1. In a computing environment, a method handing errors, the method comprising:

identifying a set including a plurality of explicitly identified failure conditions; determining that one or more of the explicitly identified failure conditions has occurred; and

as a result, halting a predetermined first execution scope of computing, and notifying another scope of computing of the failure condition.

2. The method of claim 1 , wherein the set including a plurality of explicitly identified failure conditions comprises a failure condition indicating that a static invariant requirement of a computing module has been violated.

3. The method of claim 1 further comprising identifying to a programmer user the set including a plurality of explicitly identified failure conditions to indicate to the programmer user failure conditions that can cause a failure of the first execution scope of computing.
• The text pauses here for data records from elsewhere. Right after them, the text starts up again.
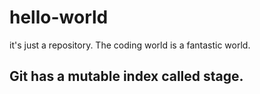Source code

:# hello-world
it's just a repository.
The coding world is a fantastic world.
## Git has a  mutable index called stage.
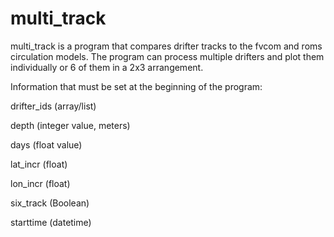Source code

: multi_track
===========
multi_track is a program that compares drifter tracks to the fvcom and roms circulation models. 
The program can process multiple drifters and plot them individually or 6 of them in a 2x3 arrangement.

Information that must be set at the beginning of the program:

drifter_ids (array/list)

depth (integer value, meters)

days (float value)

lat_incr  (float) 

lon_incr  (float)                                                              

six_track (Boolean)                                                               

starttime (datetime)
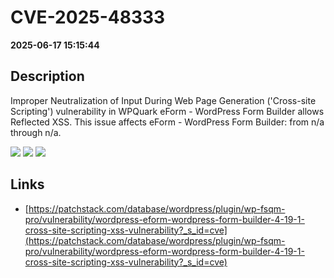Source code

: # CVE-2025-48333

**2025-06-17 15:15:44**

## Description
Improper Neutralization of Input During Web Page Generation ('Cross-site Scripting') vulnerability in WPQuark eForm - WordPress Form Builder allows Reflected XSS. This issue affects eForm - WordPress Form Builder: from n/a through n/a.

![](https://img.shields.io/static/v1?label=Score&message=7.1&color=red)
![](https://img.shields.io/static/v1?label=Severity&message=HIGH&color=red)
![](https://img.shields.io/static/v1?label=CWE&message=XSS&color=green)

## Links
- [https://patchstack.com/database/wordpress/plugin/wp-fsqm-pro/vulnerability/wordpress-eform-wordpress-form-builder-4-19-1-cross-site-scripting-xss-vulnerability?_s_id=cve](https://patchstack.com/database/wordpress/plugin/wp-fsqm-pro/vulnerability/wordpress-eform-wordpress-form-builder-4-19-1-cross-site-scripting-xss-vulnerability?_s_id=cve)
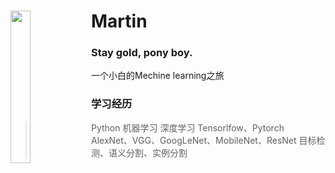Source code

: # <img src="https://cdn.jsdelivr.net/gh/lblbk/picgo/img/default3.jpg" align="left" height=25% width=25% >

#  Martin

###  Stay gold, pony boy.

 一个小白的Mechine learning之旅



### 学习经历

> Python
> 机器学习
> 深度学习
> Tensorlfow、Pytorch
> AlexNet、VGG、GoogLeNet、MobileNet、ResNet
> 目标检测、语义分割、实例分割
4. The method of claim 1 further comprising identifying to a compiler the set including a plurality of explicitly identified failure conditions to indicate to the compiler failure conditions that can cause a failure of the first execution scope of computing.

5. The method of claim 4, further comprising the compiler compiling the predetermined first execution scope of computing in an optimized way based on the identified set including a plurality of explicitly identified failure conditions.
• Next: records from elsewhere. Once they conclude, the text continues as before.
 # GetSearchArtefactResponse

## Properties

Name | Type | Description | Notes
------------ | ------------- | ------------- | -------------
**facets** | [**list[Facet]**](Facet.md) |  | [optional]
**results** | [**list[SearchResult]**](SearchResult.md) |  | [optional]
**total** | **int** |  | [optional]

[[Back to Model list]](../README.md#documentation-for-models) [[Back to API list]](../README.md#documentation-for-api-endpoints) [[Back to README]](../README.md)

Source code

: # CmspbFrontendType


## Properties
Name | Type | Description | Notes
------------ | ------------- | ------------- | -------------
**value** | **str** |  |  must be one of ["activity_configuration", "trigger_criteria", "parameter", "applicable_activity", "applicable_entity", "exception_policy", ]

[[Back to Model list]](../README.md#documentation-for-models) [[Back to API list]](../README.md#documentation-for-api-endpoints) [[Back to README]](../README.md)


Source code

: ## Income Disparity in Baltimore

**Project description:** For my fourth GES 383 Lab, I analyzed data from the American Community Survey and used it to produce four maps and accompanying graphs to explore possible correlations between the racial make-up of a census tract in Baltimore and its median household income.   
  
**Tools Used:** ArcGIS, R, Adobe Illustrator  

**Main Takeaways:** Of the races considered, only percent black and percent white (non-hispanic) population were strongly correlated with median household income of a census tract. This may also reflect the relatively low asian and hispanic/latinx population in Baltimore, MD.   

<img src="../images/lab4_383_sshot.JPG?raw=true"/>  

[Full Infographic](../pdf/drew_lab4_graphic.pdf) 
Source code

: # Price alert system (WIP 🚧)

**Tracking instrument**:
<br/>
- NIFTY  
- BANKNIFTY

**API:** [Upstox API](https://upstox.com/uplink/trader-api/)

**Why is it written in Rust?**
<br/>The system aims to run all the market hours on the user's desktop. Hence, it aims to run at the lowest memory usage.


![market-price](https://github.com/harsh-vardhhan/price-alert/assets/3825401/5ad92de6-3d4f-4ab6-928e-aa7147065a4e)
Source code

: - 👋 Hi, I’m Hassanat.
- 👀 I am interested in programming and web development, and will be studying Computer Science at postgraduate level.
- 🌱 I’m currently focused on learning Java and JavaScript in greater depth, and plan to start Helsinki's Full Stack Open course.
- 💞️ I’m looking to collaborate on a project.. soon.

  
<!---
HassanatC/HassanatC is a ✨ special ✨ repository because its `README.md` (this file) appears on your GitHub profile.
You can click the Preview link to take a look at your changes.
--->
6. The method of claim 5, wherein compiling the predetermined first execution scope of computing in an optimized way based on the identified set including a plurality of explicitly identified failure conditions comprises organizing the code layout of the predetermined first execution scope to improve cache efficiency by moving infrequently used code out of line.

7. The method of claim 5, wherein compiling the predetermined first execution scope of computing in an optimized way based on the identified set including a plurality of explicitly identified failure conditions comprises eliminating redundant control flow based on knowledge by the compiler of the conditions that cause halting the predetermined first execution scope of computing.